Task instructions
Examine each line of the data. Copy the line if it includes the word "worn".

Collected data entries

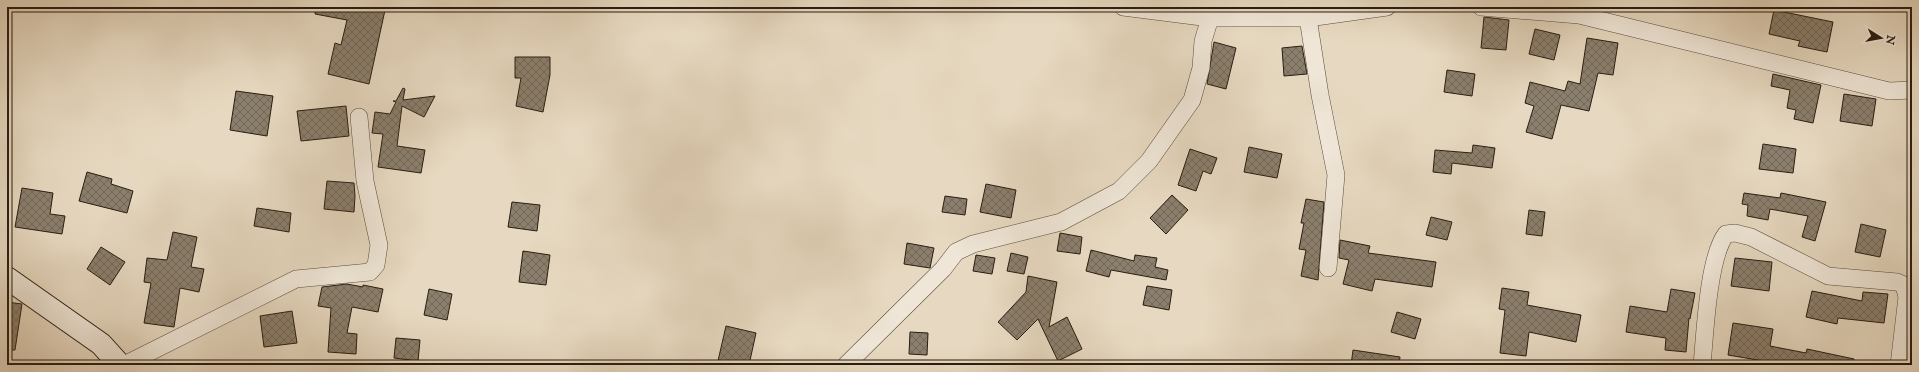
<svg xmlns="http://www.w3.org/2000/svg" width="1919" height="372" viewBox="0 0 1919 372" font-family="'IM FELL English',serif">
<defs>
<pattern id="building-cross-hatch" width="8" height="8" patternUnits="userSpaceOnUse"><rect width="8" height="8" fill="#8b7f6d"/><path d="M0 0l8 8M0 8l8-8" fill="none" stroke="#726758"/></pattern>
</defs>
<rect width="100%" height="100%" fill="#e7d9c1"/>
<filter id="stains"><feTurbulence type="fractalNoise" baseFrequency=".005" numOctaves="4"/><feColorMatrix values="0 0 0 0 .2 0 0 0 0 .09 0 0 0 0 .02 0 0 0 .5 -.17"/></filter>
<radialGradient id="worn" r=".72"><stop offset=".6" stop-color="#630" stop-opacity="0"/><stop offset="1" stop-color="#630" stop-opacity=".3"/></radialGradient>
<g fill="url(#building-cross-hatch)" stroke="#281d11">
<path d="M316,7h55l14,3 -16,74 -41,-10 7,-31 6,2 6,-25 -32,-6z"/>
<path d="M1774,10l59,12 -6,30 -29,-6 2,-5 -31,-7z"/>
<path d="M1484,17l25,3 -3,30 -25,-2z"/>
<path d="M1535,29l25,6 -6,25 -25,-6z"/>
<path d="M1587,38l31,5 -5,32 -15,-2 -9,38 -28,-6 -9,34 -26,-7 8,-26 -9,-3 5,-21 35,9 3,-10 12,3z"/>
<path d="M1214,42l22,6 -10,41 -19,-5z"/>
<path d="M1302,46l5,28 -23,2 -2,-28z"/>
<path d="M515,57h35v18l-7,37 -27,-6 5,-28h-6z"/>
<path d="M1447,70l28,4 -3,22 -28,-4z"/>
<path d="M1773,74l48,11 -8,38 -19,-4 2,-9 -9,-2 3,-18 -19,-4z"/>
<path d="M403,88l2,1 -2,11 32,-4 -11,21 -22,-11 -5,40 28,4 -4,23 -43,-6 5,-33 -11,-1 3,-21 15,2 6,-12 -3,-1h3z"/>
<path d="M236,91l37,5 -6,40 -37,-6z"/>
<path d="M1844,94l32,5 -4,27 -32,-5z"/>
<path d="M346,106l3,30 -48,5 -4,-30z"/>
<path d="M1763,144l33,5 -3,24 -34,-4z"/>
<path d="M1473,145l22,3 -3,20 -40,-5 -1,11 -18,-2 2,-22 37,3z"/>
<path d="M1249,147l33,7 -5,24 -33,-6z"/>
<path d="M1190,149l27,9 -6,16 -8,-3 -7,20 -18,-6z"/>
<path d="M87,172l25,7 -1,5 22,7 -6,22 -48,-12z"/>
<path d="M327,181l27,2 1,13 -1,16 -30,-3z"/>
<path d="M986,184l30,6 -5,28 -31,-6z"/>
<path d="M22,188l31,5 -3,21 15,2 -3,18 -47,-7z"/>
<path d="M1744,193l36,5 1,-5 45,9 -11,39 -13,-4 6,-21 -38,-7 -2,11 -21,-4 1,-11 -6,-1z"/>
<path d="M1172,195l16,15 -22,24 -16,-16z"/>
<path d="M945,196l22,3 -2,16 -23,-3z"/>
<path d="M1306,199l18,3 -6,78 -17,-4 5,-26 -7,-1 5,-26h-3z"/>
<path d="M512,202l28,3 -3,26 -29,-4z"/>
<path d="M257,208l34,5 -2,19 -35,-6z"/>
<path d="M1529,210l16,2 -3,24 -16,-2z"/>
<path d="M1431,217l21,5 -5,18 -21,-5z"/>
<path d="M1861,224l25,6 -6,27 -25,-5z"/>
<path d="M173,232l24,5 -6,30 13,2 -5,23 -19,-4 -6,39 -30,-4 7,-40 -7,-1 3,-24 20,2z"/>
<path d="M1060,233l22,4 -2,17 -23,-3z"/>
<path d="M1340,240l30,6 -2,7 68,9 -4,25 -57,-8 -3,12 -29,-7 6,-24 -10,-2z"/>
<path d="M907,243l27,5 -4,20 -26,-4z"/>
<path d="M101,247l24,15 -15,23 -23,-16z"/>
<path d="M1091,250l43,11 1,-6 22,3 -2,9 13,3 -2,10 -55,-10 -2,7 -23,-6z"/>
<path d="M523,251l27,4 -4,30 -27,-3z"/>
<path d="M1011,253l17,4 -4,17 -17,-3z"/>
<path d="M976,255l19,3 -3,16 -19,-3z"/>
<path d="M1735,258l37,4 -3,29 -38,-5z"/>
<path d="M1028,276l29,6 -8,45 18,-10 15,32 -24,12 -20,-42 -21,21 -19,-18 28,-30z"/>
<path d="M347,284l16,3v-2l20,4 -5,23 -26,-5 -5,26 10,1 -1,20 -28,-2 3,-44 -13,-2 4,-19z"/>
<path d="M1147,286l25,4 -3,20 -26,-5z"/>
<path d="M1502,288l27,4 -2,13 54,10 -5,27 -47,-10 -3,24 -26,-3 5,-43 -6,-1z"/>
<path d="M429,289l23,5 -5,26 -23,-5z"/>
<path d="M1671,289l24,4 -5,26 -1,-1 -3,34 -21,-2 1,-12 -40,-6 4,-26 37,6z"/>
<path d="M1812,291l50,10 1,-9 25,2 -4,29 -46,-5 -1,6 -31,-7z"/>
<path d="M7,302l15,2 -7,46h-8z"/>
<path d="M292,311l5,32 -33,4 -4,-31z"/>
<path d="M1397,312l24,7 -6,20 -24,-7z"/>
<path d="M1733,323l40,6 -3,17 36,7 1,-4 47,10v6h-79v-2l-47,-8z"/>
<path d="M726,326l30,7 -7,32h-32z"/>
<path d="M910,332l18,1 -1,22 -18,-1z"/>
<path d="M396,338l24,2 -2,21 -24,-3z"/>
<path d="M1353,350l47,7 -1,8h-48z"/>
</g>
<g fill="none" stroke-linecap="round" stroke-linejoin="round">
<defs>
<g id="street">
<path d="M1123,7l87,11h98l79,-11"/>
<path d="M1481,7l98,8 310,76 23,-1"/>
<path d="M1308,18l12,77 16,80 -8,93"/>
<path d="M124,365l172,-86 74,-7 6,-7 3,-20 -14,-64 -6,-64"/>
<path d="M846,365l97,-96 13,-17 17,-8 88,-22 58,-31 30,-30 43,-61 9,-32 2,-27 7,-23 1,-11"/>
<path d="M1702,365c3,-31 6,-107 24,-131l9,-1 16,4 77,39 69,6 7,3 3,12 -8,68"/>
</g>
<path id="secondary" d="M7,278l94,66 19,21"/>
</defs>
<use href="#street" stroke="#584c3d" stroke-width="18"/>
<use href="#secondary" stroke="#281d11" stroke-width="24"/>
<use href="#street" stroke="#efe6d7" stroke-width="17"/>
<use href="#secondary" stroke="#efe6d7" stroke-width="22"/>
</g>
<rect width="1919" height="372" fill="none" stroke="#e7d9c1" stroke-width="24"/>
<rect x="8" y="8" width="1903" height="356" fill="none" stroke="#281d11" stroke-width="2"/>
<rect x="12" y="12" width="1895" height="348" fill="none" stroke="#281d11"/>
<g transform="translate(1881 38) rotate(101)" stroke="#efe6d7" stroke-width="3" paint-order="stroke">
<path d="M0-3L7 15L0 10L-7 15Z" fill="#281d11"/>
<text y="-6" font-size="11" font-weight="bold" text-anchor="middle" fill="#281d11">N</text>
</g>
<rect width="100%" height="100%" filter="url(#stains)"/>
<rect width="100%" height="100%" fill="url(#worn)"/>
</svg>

Reply to the exercise
<radialGradient id="worn" r=".72"><stop offset=".6" stop-color="#630" stop-opacity="0"/><stop offset="1" stop-color="#630" stop-opacity=".3"/></radialGradient>
<rect width="100%" height="100%" fill="url(#worn)"/>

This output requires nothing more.